[Dataset content — start]

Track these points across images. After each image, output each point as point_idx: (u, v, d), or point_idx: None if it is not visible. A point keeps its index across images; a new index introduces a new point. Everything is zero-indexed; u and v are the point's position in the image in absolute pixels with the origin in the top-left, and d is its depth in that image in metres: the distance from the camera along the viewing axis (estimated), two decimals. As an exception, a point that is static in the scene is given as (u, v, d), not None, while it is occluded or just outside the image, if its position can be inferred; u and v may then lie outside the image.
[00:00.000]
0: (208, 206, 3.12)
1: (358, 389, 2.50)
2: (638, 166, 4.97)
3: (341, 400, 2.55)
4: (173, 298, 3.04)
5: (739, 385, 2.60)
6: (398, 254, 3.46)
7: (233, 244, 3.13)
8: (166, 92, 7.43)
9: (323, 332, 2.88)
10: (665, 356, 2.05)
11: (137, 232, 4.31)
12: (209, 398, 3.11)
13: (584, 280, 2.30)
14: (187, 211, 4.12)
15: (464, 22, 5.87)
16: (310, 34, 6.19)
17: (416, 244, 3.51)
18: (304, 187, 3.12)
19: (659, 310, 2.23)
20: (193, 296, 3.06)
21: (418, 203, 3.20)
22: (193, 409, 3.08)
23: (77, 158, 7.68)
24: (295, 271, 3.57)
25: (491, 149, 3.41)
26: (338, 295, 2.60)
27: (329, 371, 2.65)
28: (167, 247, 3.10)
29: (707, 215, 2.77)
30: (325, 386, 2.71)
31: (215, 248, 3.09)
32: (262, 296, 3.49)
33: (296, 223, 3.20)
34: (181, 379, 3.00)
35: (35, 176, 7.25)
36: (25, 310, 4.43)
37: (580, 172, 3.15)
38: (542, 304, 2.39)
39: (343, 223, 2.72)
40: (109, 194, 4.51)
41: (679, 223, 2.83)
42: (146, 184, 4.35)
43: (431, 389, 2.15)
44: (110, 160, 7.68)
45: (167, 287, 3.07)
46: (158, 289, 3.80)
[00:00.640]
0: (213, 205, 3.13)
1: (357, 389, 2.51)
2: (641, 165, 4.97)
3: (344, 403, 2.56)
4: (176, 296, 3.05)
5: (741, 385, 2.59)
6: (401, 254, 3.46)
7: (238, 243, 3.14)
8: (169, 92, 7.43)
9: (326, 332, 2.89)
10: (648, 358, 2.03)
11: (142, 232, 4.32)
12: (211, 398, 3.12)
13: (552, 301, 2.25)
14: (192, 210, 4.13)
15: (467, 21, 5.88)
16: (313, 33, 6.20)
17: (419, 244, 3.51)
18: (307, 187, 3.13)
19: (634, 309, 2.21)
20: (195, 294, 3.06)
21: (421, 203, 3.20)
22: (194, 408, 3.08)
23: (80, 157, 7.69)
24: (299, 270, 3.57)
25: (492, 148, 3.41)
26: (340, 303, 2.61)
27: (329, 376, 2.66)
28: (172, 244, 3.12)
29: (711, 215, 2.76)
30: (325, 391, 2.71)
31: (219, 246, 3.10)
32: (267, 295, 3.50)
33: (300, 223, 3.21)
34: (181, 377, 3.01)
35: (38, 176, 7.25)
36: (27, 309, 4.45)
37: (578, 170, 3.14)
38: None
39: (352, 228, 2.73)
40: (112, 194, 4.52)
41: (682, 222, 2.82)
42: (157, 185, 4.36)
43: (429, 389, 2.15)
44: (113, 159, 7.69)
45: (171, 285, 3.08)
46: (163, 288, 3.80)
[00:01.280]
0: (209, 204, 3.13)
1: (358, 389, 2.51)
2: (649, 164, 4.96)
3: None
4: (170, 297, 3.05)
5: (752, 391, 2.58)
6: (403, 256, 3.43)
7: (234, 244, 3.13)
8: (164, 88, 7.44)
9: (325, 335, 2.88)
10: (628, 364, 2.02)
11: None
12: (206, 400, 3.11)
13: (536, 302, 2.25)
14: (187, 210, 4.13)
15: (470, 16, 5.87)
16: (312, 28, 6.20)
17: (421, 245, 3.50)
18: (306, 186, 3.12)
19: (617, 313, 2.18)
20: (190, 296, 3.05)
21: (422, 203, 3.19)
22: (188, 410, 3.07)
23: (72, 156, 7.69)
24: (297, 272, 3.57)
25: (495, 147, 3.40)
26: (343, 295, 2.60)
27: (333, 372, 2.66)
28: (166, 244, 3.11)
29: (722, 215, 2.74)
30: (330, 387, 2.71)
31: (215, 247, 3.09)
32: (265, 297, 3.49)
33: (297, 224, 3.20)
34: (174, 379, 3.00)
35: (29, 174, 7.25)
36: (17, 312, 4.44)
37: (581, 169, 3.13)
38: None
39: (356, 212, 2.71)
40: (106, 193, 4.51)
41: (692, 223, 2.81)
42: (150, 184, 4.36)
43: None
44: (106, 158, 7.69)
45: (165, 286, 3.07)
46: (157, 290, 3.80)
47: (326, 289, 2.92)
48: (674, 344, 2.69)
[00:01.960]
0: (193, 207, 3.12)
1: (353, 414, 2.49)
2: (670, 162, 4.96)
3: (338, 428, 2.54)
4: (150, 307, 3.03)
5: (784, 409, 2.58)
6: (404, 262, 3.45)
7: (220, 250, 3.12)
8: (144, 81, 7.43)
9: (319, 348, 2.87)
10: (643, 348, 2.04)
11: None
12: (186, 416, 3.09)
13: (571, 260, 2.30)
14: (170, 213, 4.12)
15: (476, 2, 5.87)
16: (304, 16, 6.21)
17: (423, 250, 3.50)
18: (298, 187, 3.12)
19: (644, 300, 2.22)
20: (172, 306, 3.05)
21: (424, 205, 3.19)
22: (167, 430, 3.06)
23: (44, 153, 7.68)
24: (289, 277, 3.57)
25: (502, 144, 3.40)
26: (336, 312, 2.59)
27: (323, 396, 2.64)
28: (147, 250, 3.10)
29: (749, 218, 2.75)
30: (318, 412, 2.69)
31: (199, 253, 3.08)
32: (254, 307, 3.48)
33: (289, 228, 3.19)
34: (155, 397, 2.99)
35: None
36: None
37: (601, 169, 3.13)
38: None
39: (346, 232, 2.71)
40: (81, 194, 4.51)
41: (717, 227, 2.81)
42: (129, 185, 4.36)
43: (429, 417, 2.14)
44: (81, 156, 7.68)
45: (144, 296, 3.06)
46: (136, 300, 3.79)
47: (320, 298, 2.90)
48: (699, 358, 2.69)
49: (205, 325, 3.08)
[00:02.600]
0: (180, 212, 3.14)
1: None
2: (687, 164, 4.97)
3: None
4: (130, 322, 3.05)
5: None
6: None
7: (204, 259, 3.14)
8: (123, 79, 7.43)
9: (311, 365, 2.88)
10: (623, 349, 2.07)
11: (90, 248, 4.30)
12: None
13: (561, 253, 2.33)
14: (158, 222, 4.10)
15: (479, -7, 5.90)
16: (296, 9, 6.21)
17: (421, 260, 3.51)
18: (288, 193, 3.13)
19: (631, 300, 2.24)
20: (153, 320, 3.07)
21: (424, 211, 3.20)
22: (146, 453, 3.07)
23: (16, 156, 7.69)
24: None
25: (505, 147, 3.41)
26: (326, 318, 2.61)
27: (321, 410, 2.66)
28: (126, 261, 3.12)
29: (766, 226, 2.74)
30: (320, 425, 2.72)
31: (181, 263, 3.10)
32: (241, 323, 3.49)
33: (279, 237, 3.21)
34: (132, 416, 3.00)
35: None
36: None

[Dataset content — finish]

The records shown above are to be copied exactly, every one of them.

**Response for this exercise**
Track these points across images. After each image, output each point as point_idx: (u, v, d), or point_idx: None if it is not visible. A point keeps its index across images; a new index introduces a new point. Everything is zero-indexed; u and v are the point's position in the image in absolute pixels with the origin in the top-left, and d is its depth in that image in metres: the distance from the camera along the viewing axis (estimated), two decimals. As an exception, a point that is static in the scene is given as (u, v, d), not None, while it is occluded or just outside the image, if its position can be inferred; u and v may then lie outside the image.
[00:00.000]
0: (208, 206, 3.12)
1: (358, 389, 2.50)
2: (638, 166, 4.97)
3: (341, 400, 2.55)
4: (173, 298, 3.04)
5: (739, 385, 2.60)
6: (398, 254, 3.46)
7: (233, 244, 3.13)
8: (166, 92, 7.43)
9: (323, 332, 2.88)
10: (665, 356, 2.05)
11: (137, 232, 4.31)
12: (209, 398, 3.11)
13: (584, 280, 2.30)
14: (187, 211, 4.12)
15: (464, 22, 5.87)
16: (310, 34, 6.19)
17: (416, 244, 3.51)
18: (304, 187, 3.12)
19: (659, 310, 2.23)
20: (193, 296, 3.06)
21: (418, 203, 3.20)
22: (193, 409, 3.08)
23: (77, 158, 7.68)
24: (295, 271, 3.57)
25: (491, 149, 3.41)
26: (338, 295, 2.60)
27: (329, 371, 2.65)
28: (167, 247, 3.10)
29: (707, 215, 2.77)
30: (325, 386, 2.71)
31: (215, 248, 3.09)
32: (262, 296, 3.49)
33: (296, 223, 3.20)
34: (181, 379, 3.00)
35: (35, 176, 7.25)
36: (25, 310, 4.43)
37: (580, 172, 3.15)
38: (542, 304, 2.39)
39: (343, 223, 2.72)
40: (109, 194, 4.51)
41: (679, 223, 2.83)
42: (146, 184, 4.35)
43: (431, 389, 2.15)
44: (110, 160, 7.68)
45: (167, 287, 3.07)
46: (158, 289, 3.80)
[00:00.640]
0: (213, 205, 3.13)
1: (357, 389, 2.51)
2: (641, 165, 4.97)
3: (344, 403, 2.56)
4: (176, 296, 3.05)
5: (741, 385, 2.59)
6: (401, 254, 3.46)
7: (238, 243, 3.14)
8: (169, 92, 7.43)
9: (326, 332, 2.89)
10: (648, 358, 2.03)
11: (142, 232, 4.32)
12: (211, 398, 3.12)
13: (552, 301, 2.25)
14: (192, 210, 4.13)
15: (467, 21, 5.88)
16: (313, 33, 6.20)
17: (419, 244, 3.51)
18: (307, 187, 3.13)
19: (634, 309, 2.21)
20: (195, 294, 3.06)
21: (421, 203, 3.20)
22: (194, 408, 3.08)
23: (80, 157, 7.69)
24: (299, 270, 3.57)
25: (492, 148, 3.41)
26: (340, 303, 2.61)
27: (329, 376, 2.66)
28: (172, 244, 3.12)
29: (711, 215, 2.76)
30: (325, 391, 2.71)
31: (219, 246, 3.10)
32: (267, 295, 3.50)
33: (300, 223, 3.21)
34: (181, 377, 3.01)
35: (38, 176, 7.25)
36: (27, 309, 4.45)
37: (578, 170, 3.14)
38: None
39: (352, 228, 2.73)
40: (112, 194, 4.52)
41: (682, 222, 2.82)
42: (157, 185, 4.36)
43: (429, 389, 2.15)
44: (113, 159, 7.69)
45: (171, 285, 3.08)
46: (163, 288, 3.80)
[00:01.280]
0: (209, 204, 3.13)
1: (358, 389, 2.51)
2: (649, 164, 4.96)
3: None
4: (170, 297, 3.05)
5: (752, 391, 2.58)
6: (403, 256, 3.43)
7: (234, 244, 3.13)
8: (164, 88, 7.44)
9: (325, 335, 2.88)
10: (628, 364, 2.02)
11: None
12: (206, 400, 3.11)
13: (536, 302, 2.25)
14: (187, 210, 4.13)
15: (470, 16, 5.87)
16: (312, 28, 6.20)
17: (421, 245, 3.50)
18: (306, 186, 3.12)
19: (617, 313, 2.18)
20: (190, 296, 3.05)
21: (422, 203, 3.19)
22: (188, 410, 3.07)
23: (72, 156, 7.69)
24: (297, 272, 3.57)
25: (495, 147, 3.40)
26: (343, 295, 2.60)
27: (333, 372, 2.66)
28: (166, 244, 3.11)
29: (722, 215, 2.74)
30: (330, 387, 2.71)
31: (215, 247, 3.09)
32: (265, 297, 3.49)
33: (297, 224, 3.20)
34: (174, 379, 3.00)
35: (29, 174, 7.25)
36: (17, 312, 4.44)
37: (581, 169, 3.13)
38: None
39: (356, 212, 2.71)
40: (106, 193, 4.51)
41: (692, 223, 2.81)
42: (150, 184, 4.36)
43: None
44: (106, 158, 7.69)
45: (165, 286, 3.07)
46: (157, 290, 3.80)
47: (326, 289, 2.92)
48: (674, 344, 2.69)
[00:01.960]
0: (193, 207, 3.12)
1: (353, 414, 2.49)
2: (670, 162, 4.96)
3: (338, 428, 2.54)
4: (150, 307, 3.03)
5: (784, 409, 2.58)
6: (404, 262, 3.45)
7: (220, 250, 3.12)
8: (144, 81, 7.43)
9: (319, 348, 2.87)
10: (643, 348, 2.04)
11: None
12: (186, 416, 3.09)
13: (571, 260, 2.30)
14: (170, 213, 4.12)
15: (476, 2, 5.87)
16: (304, 16, 6.21)
17: (423, 250, 3.50)
18: (298, 187, 3.12)
19: (644, 300, 2.22)
20: (172, 306, 3.05)
21: (424, 205, 3.19)
22: (167, 430, 3.06)
23: (44, 153, 7.68)
24: (289, 277, 3.57)
25: (502, 144, 3.40)
26: (336, 312, 2.59)
27: (323, 396, 2.64)
28: (147, 250, 3.10)
29: (749, 218, 2.75)
30: (318, 412, 2.69)
31: (199, 253, 3.08)
32: (254, 307, 3.48)
33: (289, 228, 3.19)
34: (155, 397, 2.99)
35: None
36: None
37: (601, 169, 3.13)
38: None
39: (346, 232, 2.71)
40: (81, 194, 4.51)
41: (717, 227, 2.81)
42: (129, 185, 4.36)
43: (429, 417, 2.14)
44: (81, 156, 7.68)
45: (144, 296, 3.06)
46: (136, 300, 3.79)
47: (320, 298, 2.90)
48: (699, 358, 2.69)
49: (205, 325, 3.08)
[00:02.600]
0: (180, 212, 3.14)
1: None
2: (687, 164, 4.97)
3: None
4: (130, 322, 3.05)
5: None
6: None
7: (204, 259, 3.14)
8: (123, 79, 7.43)
9: (311, 365, 2.88)
10: (623, 349, 2.07)
11: (90, 248, 4.30)
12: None
13: (561, 253, 2.33)
14: (158, 222, 4.10)
15: (479, -7, 5.90)
16: (296, 9, 6.21)
17: (421, 260, 3.51)
18: (288, 193, 3.13)
19: (631, 300, 2.24)
20: (153, 320, 3.07)
21: (424, 211, 3.20)
22: (146, 453, 3.07)
23: (16, 156, 7.69)
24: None
25: (505, 147, 3.41)
26: (326, 318, 2.61)
27: (321, 410, 2.66)
28: (126, 261, 3.12)
29: (766, 226, 2.74)
30: (320, 425, 2.72)
31: (181, 263, 3.10)
32: (241, 323, 3.49)
33: (279, 237, 3.21)
34: (132, 416, 3.00)
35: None
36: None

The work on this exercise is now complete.